Ex 3, 17). À Jérémie il dit : Vers tous
ceux à qui je t’enverrai, tu iras (Jr 1, 7). Aujourd’hui, dans cet “allez” de Jésus, sont présents les
scénarios et les défis toujours nouveaux de la mission évangélisatrice de
l’Église, et nous sommes tous appelés à cette nouvelle “sortie” missionnaire.

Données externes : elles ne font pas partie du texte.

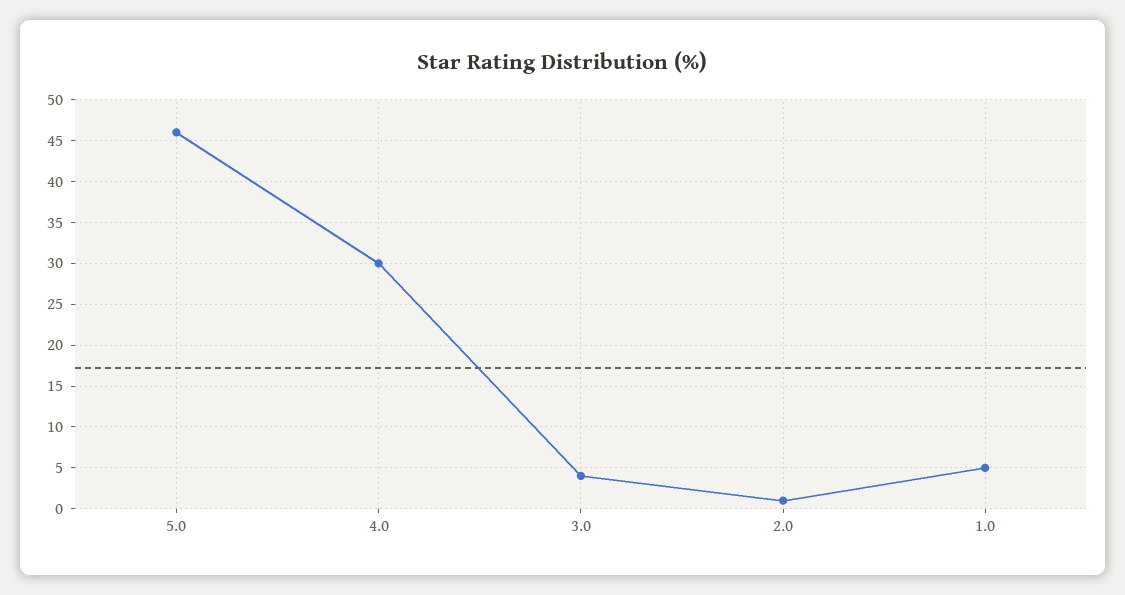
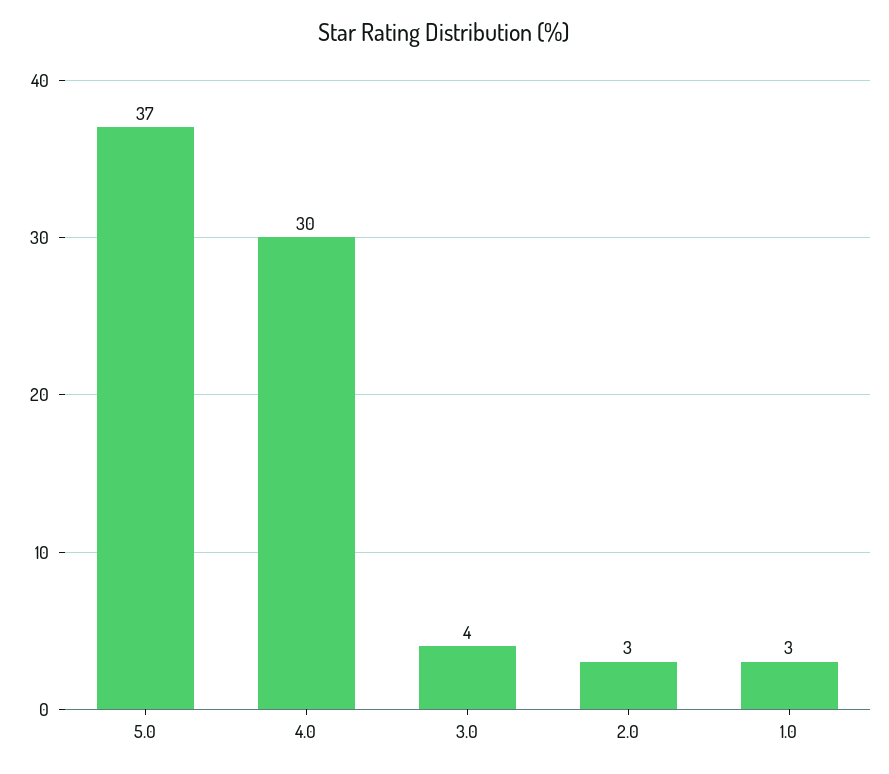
5.0: 46 -> 37
2.0: 1 -> 3
1.0: 5 -> 3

Tout chrétien et toute communauté discernera quel est le chemin que le Seigneur
demande, mais nous sommes tous invités à accepter cet appel : sortir de son
propre confort et avoir le courage de rejoindre toutes les périphéries qui ont
besoin de la lumière de l’Évangile »[1].
Dans les siècles passés,
la foi était le moteur des pèlerins, l’énergie des missionnaires, le courage
des évêques qui faisaient le tour de leur diocèse, le zèle des curés qui
allaient visiter les malades aux quatre coins de leur paroisse, la ferveur des
chrétiens qui n’hésitaient pas à parcourir une longue distance à pied pour
aller à l’église. Pardonnez-moi d’être terre à terre : dans le contexte actuel
de la crise des vocations, la foi eucharistique d’un chrétien se mesure
exactement au nombre de kilomètres qu’il est prêt à faire pour participer à la messe
dominicale. De toute évidence, les choses ont changé : nous avons des
voitures, du pétrole, mais nous n’avons plus la foi. Alors, chacun reste
tranquillement chez soi. Notre voiture pourrait nous emmener partout, au bout
du monde, mais notre foi ne nous invite plus au voyage. Evidemment, le voyage
et la foi ont en commun d’être inconfortables, risqués, périlleux, sans
repos ; aller vers l’inconnu n’est jamais tellement rassurant, qu’il
s’agisse de l’inconnu du voyage ou de l’inconnu de la foi. Mais rester chez soi
pour être confortablement installé tout seul, cela n’est pas digne d’un chrétien,
et, en définitive, pas digne de l’homme qui est fait pour risquer, pour
découvrir, pour aller de l’avant. Prenons donc appui sur la foi d’Abraham le
pèlerin, prenons exemple sur la foi de François-Xavier le missionnaire, de
Benoît-Joseph Labre le pèlerin et de tant d’autres figures infatigables, d’apôtres
du courage et de la générosité. Mettons en pratique ce commandement que Dieu
adresse à tout croyant : « Pars, quitte ». Que les efforts de ce
carême nous aident ainsi à bouger, à nous quitter un peu nous-mêmes. C’est
ainsi que nous pourrons aller vers Pâques, jusqu’à la joie missionnaire de la
Pentecôte.
« La
joie de l’Évangile qui remplit la vie de la communauté des disciples est une
joie missionnaire. Les soixante-dix disciples en font l’expérience, eux qui
reviennent de la mission pleins de joie (cf.
Lc 10, 17). Jésus la vit, lui qui exulte de joie dans l’Esprit Saint et loue le
Père parce que sa révélation rejoint les pauvres et les plus petits (cf. Lc 10, 21). Les premiers qui se
convertissent la ressentent, remplis d’admiration, en écoutant la prédication
des Apôtres chacun dans sa propre langue
(Ac 2, 6) à la Pentecôte. Cette joie est un signe que l’Évangile a été annoncé
et donne du fruit. Mais elle a toujours la dynamique de l’exode et du don, du
fait de sortir de soi, de marcher et de semer toujours de nouveau, toujours
plus loin. Le Seigneur dit : Allons
ailleurs, dans les bourgs voisins, afin que j’y prêche aussi, car c’est pour
cela que je suis sorti (Mc 1, 38). Quand la semence a été semée en un lieu,
il ne s’attarde pas là pour expliquer davantage ou pour faire d’autres signes,
au contraire l’Esprit le conduit à partir vers d’autres villages »[2].